One would think that each mass shooting illustrates the folly of the belief that the widespread availability of firearms leads to more safety for the society. But after each shooting, rightists proclaim the need to even more armaments, for greater capacities for defense, for more hardening of targets. Since it is readily apparent that these purported solutions are only ways of avoiding the one genuine solution, we should not be deceived by what they explicitly argue for. The point of such arguments is not to increase public safety but to destroy the public as such, to foster the emergence of a world in which everyone is a potential enemy. If everyone is a potential enemy, my opportunities for enjoyment are exponentially multiplied. Such a world is a right-wing utopia: I must constantly defend myself against ubiquitous threats eager to steal what is most precious to me—either my valued possessions or my life. The preciousness of what I have is established through the enemy that wants to take it or destroy it. The Right promotes guns as a response to gun violence in order to further the establishment of a world where I am constantly in danger. The mass shooting comes along to provide confirmation of this form of enjoyment.

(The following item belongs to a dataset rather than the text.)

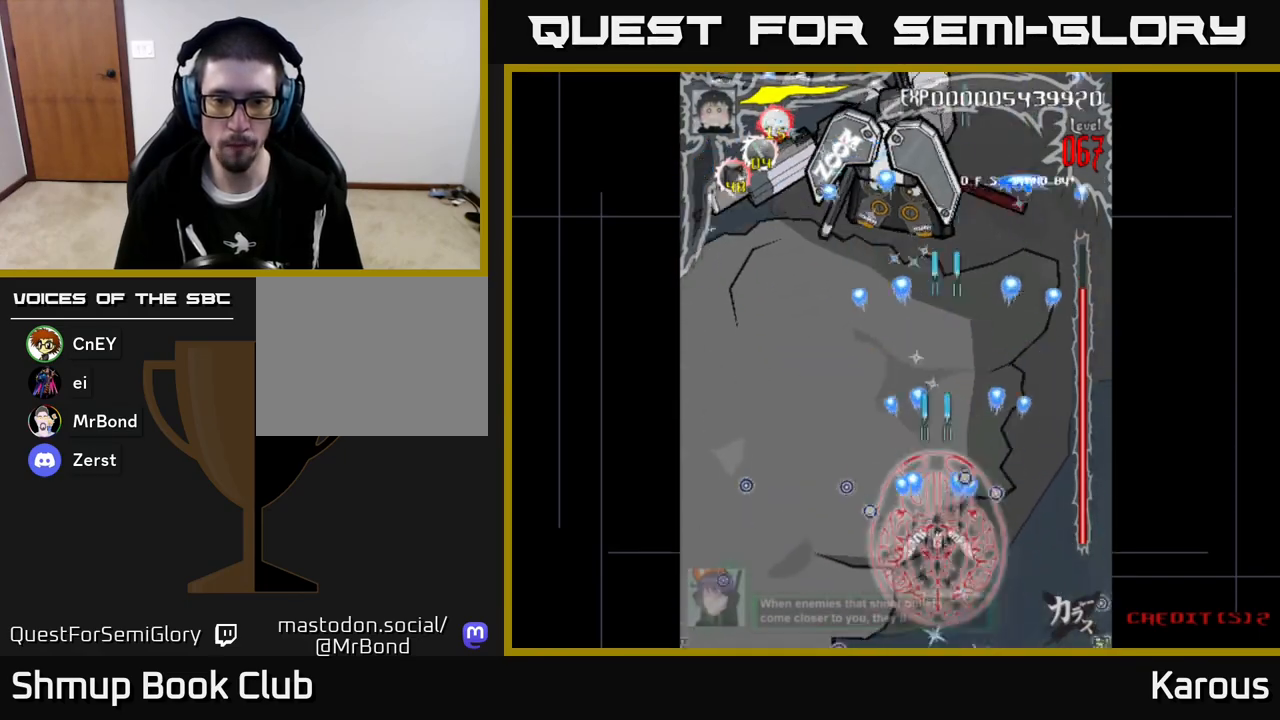
{"buttons": ["DPAD_UP"], "left_stick": "center", "events": [[233, "DPAD_RIGHT", "down"], [367, "DPAD_RIGHT", "up"]]}
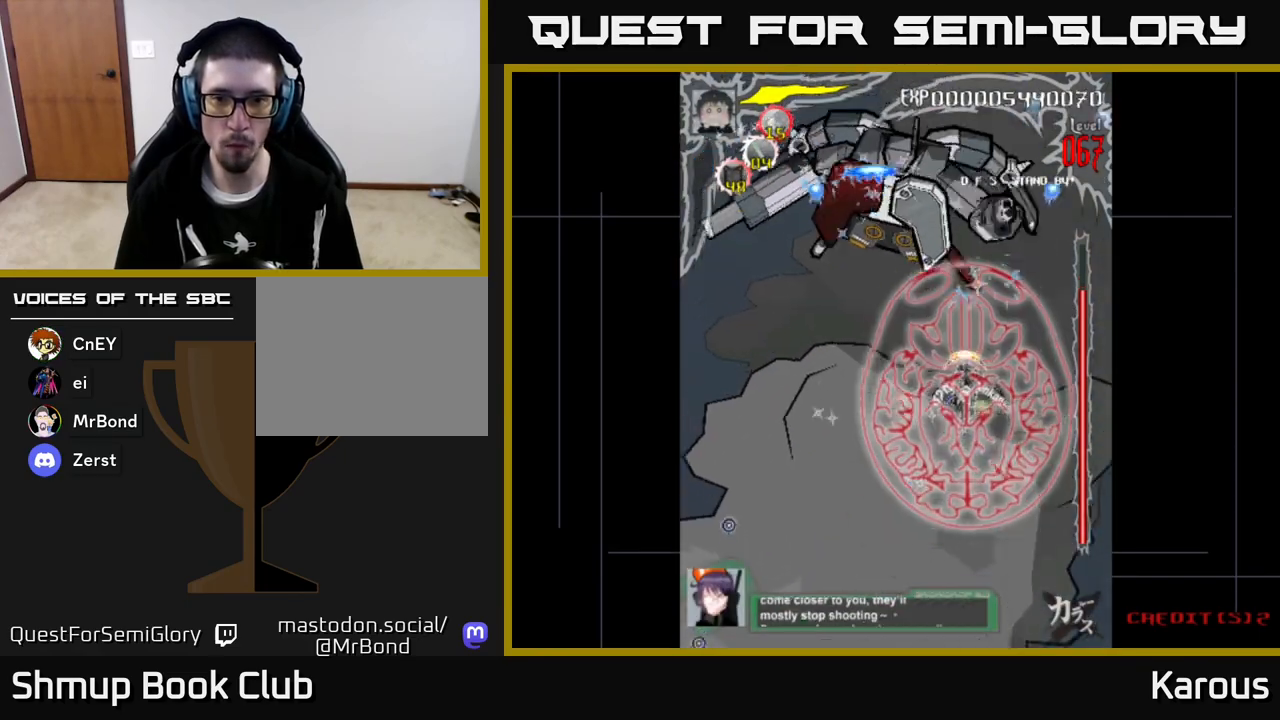
{"buttons": [], "left_stick": "center", "events": [[333, "DPAD_UP", "up"]]}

Obviously, no one, not even the most ardent supporter of gun rights, can admit to any enjoyment of the mass shooting. This is where the unconscious plays a central role. A massive operation of disavowal takes place. A fetish object—the freedom or the security associated with the gun—becomes the focus, while the dead children in Uvalde become just the unfortunate victims of a mentally deranged person, not the victims of a collective refusal to adopt the one clear remedy that would eliminate such sacrifices almost immediately. Rather than recognizing that they are enjoying the slaughter, people take refuge in the belief that the gun provides positive, rather than deadly, results. In the end, they have to disavow that they enjoy the brutal death of the most helpless, in order to invest themselves in the fetish of their freedom.

No argument for the gun is a real argument for the gun. All the arguments are not just evidently fallacious but overtly preposterous. A brief survey makes this clear. First, if outlawing guns meant that only outlaws had guns, this would be something to celebrate and would cause the death rate by firearms to plummet. Gun ownership leads to far more deaths for gun owners than to protection against violence. Even those being robbed are more likely to survive if they are unarmed than armed. Second, claiming that we have a mental health problem rather than a gun problem assumes, incredibly, that the United States has a monopoly on mental illness since no other country suffers from the American epidemic of gun violence. And finally, third, the image of an amateur armed militia resisting the combined armed forces of the American state wildly underestimates the firepower of the state.

It takes only a few moments to make clear the speciousness of all the arguments for the current deregulated state of American firearms. And yet, people continue to trot out such arguments, and journalists continue to debate them. What rarely gets discussed, however, is that guns are not actually meant to make the nation safer. They are not meant to make the nation safer. They are the foundation of the psychic operation that facilitates a right-wing form of enjoyment that requires the violence that it wants to build up ramparts against.

Political issues are always conflicts about the distribution of enjoyment. The right-wing defense of unregulated firearms—there is no left-wing defense that is genuinely of the Left—is an argument for enjoyment that masquerades as an argument for freedom. The leftist response must expose this form of enjoyment and put forward an alternative form: perhaps one in which we sacrifice yachts and private jets rather than people.